1960 · Johann Sebastian Bach

Universitas

Breitkopf & Härtel; vorliegende Ausgabe aus Leipzig: 63. Tausend, 1954; vorliegende Ausgabe aus Wiesbaden: 1957; 791 Seiten

Im Jahre 1873 war der erste, im Jahr 1880 der zweite Band der großen Bach-Biographie von Philipp Spitta erschienen, wohl die imposanteste musikgeschichtliche Leistung des ganzen 19. Jahrhunderts, ein Werk, das nicht nur das Leben und Schaffen Bachs, sondern auch das seiner Umwelt und seiner Vorgänger, besonders Buxtehude und Schütz, auf Grund von umfassender Quellenforschung erstmals erleuchtete. Aus ihr hatten die in der Folgezeit erschienenen kleineren Biographien geschöpft, ohne sie auszuschöpfen.

Einen neuen Klang und einen entscheidenden, bis heute fortwirkenden Anstoß erhielt aber die Bachforschung erst durch ein Buch des jungen elsässischen Theologen Albert Schweitzer: "J. S. Bach, le musicien poète", das 1905 in französischer Sprache, dann bedeutend erweitert 1908 in deutscher Sprache unter dem schlichten Titel "J. S. Bach" erschien. Man darf ohne Übertreibung sagen, daß wohl noch nie eine Musikerbiographie einen so raschen und anhaltenden Erfolg sowohl bei Fachleuten wie bei Laien gehabt hat wie dieses Buch, das schon 1911 von dem bedeutenden englischen Musikforscher Ernest Newman ins Englische übersetzt wurde, und das ohne Veränderung des Textes (von ein paar kleinen Verbesserungen abgesehen) schon 1931 seine achte Auflage erlebt hatte, und noch heute für viele Leser den besten Zugang in die Welt Bachs bildet. Wir stellen die drei Fragen: welchen Vorzügen verdankt es diesen außergewöhnlichen Erfolg? Wie war seine Wirkung auf die Bach-Forschung? Wieweit haben seine Ergebnisse heute - nach mehr als fünfzig Jahren - noch Gültigkeit?

========

ÜBUNGSAUFGABEN:
1. Beantworten Sie anhand des Textauszugs zur Bach-Forschung die folgenden Fragen:
(a) In welchen Jahren erschienen der erste und der zweite Band von Philipp Spittas Bach-Biographie?
(b) Wer übertrug Albert Schweitzers Buch im Jahr 1911 ins Englische?
(c) Unter welchem Titel erschien Schweitzers Buch 1908 in deutscher Sprache?
2. Führen Sie den Textauszug über Albert Schweitzers Bach-Buch im Anschluss an seinen letzten Satz weiter.

VORLIEGENDES MATERIAL:
========

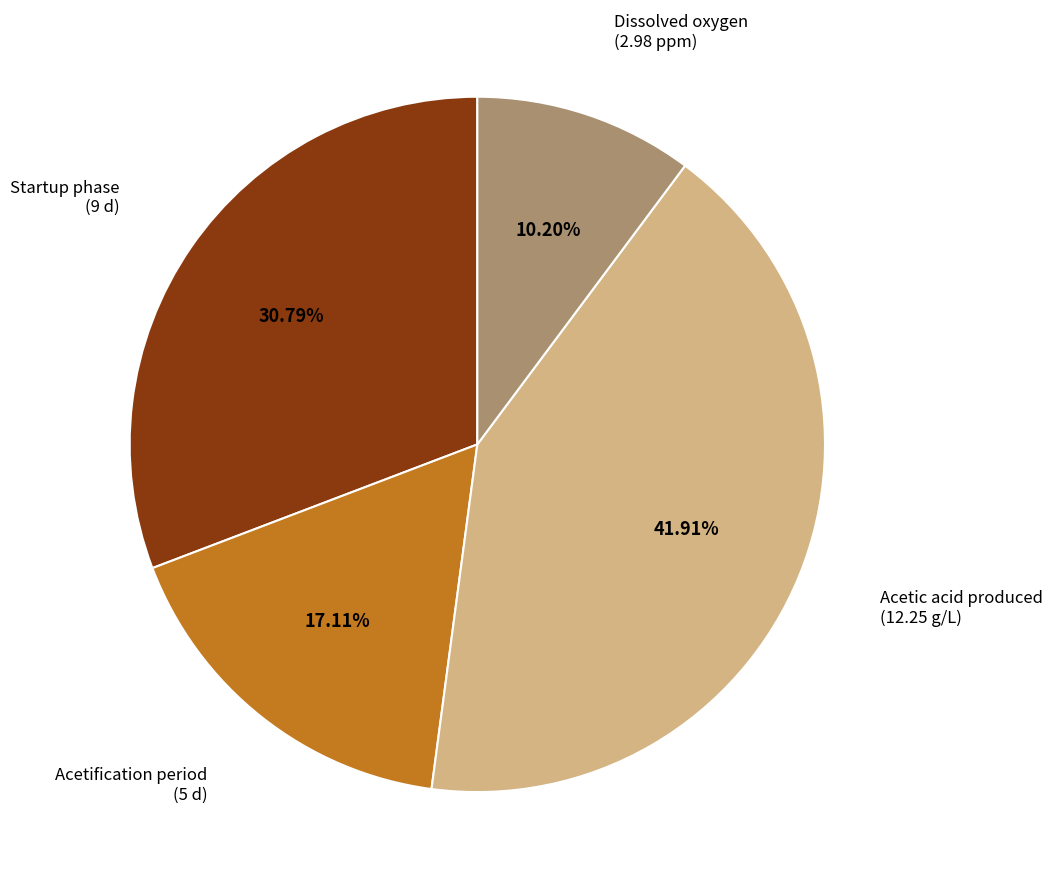

Is there a majority slice in this chart?

No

========

LÖSUNGEN:
1.
(a) 1873 und 1880
(b) Ernest Newman
(c) „J. S. Bach“

2.
Da ist zunächst der klare und fesselnde Stil, der alle Werke Schweitzers auszeichnet, durch den sich der Leser unmittelbar angesprochen fühlt, sodann die ebenso klare und einleuchtende Disposition des Buchs. Während - auch heute noch - so viele Autoren eben die Lebensgeschichte ihres Helden erzählen mit eingestreuten, allgemein gehaltenen Bemerkungen über die Werke, die als bekannt vorausgesetzt werden, ist für Schweitzer das äußere Leben nur die Folie für seine Kunst. Nur knapp ein Drittel des Buchs ist ihm gewidmet: in den einleitenden Kapiteln wird zunächst ein Bild der Kultur des protestantischen Deutschland im 17. Jahrhundert entworfen und von Bachs Vorfahren berichtet, sodann das Leben ohne überflüssiges Detail, stets mit dem Blick auf das Wesentliche, geschildert, der Charakter, die Künstlerpersönlichkeit und die Nachwirkung Bachs, seine Wiederauferstehung im 19. Jahrhundert dargelegt. Dann aber gehört der Hauptteil des Buchs den Werken selbst: nach Gattungen getrennt werden die Orgelwerke, die Klavierwerke (beide mit Anweisungen für die Wiedergabe - welcher Biograph hätte sich erkühnt, dafür Vorschläge zu machen?!) und die Kammermusikwerke behandelt, dann folgen nach grundlegenden Betrachtungen über "Dichterische und malerische Musik" und über "Wort und Ton bei Bach" die Choräle, die Kantaten und Passionen, die Motetten und Lieder und die Messen. Ein Schlußabschnitt ist der Wiedergabe der Vokalwerke gewidmet, über die Schweitzer aus eigener Erfahrung ebensoviel auszusagen wußte, wie über die instrumentalen Werke Bachs.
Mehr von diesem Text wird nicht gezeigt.